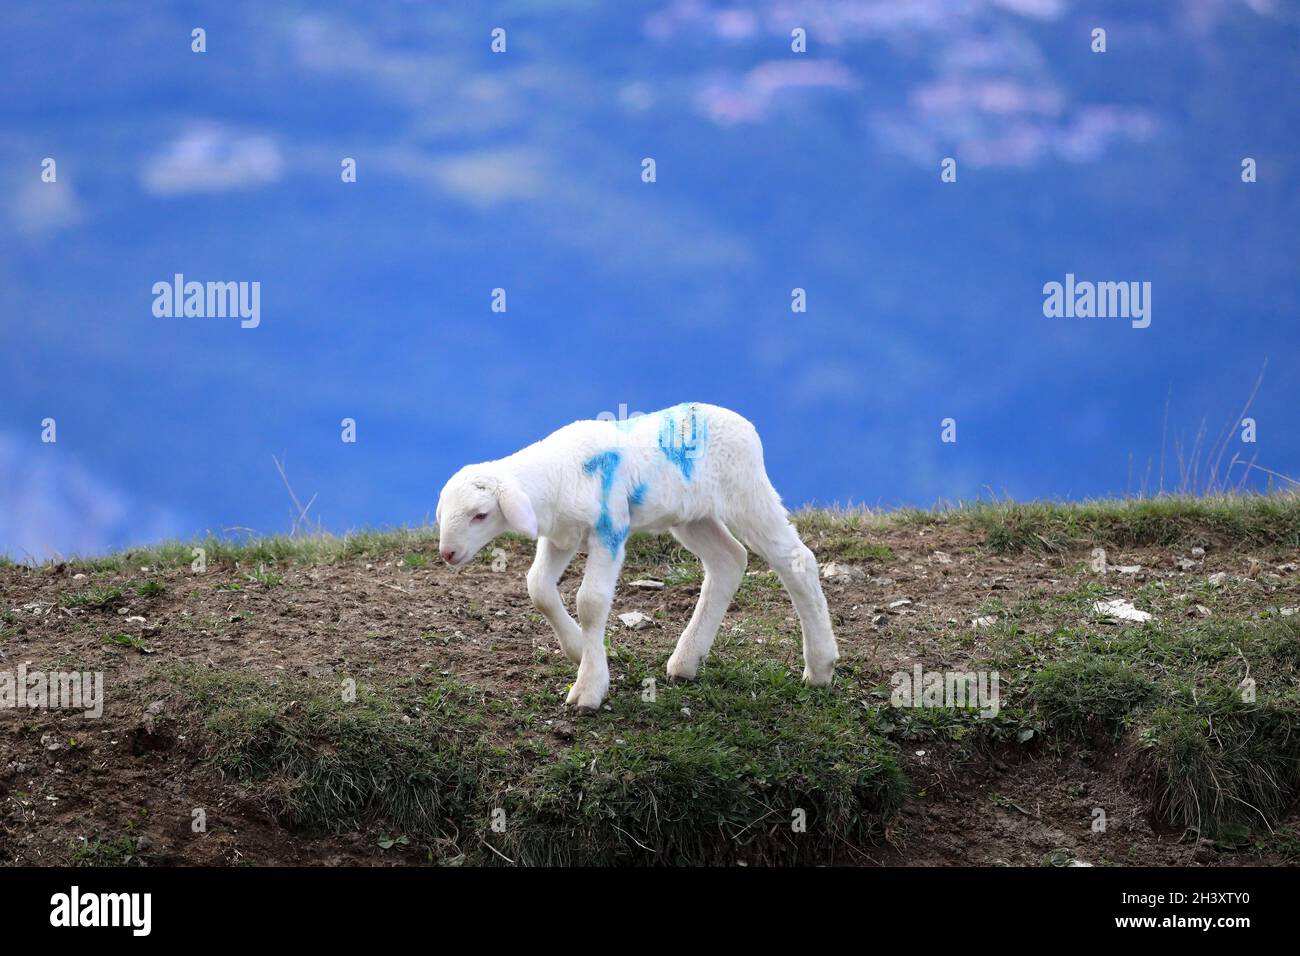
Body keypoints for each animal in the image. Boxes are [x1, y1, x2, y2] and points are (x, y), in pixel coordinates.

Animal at [436, 403, 842, 712]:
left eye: (480, 515)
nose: (447, 553)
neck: (557, 473)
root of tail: (744, 424)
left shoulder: (610, 527)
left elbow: (591, 602)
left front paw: (589, 688)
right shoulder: (561, 536)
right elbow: (538, 589)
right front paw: (577, 649)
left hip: (746, 493)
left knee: (796, 559)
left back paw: (820, 666)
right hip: (693, 517)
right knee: (729, 560)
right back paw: (686, 661)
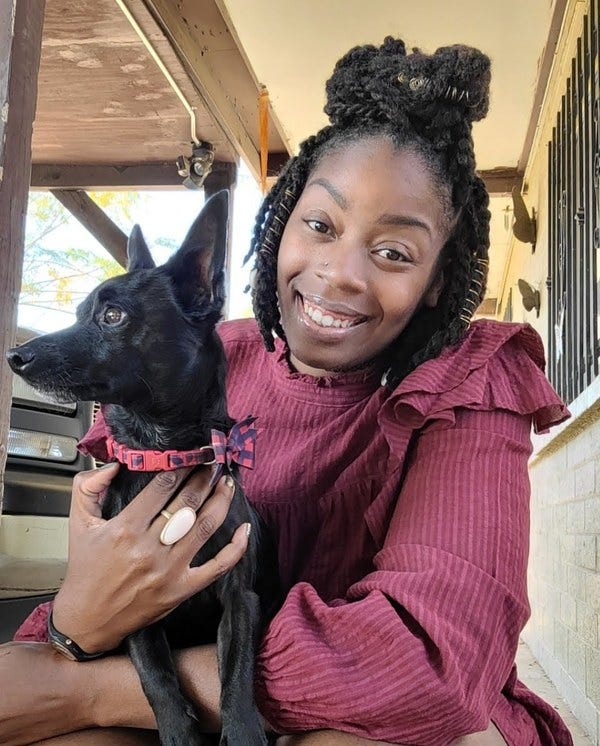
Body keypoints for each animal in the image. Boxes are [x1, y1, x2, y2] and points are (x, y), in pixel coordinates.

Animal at [7, 193, 278, 744]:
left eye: (112, 315)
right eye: (78, 313)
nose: (14, 355)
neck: (159, 451)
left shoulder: (240, 599)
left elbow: (236, 672)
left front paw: (242, 731)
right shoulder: (133, 607)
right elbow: (154, 675)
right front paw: (179, 732)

> [EXERCISE DETAILS] Print again, exactly, the lines of the records above from the first line through the line with "right back paw: (686, 661)". No pictures.

> [RESPONSE BELOW]
Body keypoints for each animal in the image. Boxes are [x1, y1, x2, y2] and points are (x, y), in pixel coordinates.

Animal at [436, 403, 842, 712]:
left eye: (480, 515)
nose: (447, 553)
neck: (557, 473)
root of tail: (744, 424)
left shoulder: (610, 527)
left elbow: (591, 602)
left front paw: (589, 688)
right shoulder: (561, 536)
right elbow: (538, 589)
right front paw: (577, 649)
left hip: (746, 493)
left knee: (796, 559)
left back paw: (820, 666)
right hip: (693, 517)
right knee: (729, 560)
right back paw: (686, 661)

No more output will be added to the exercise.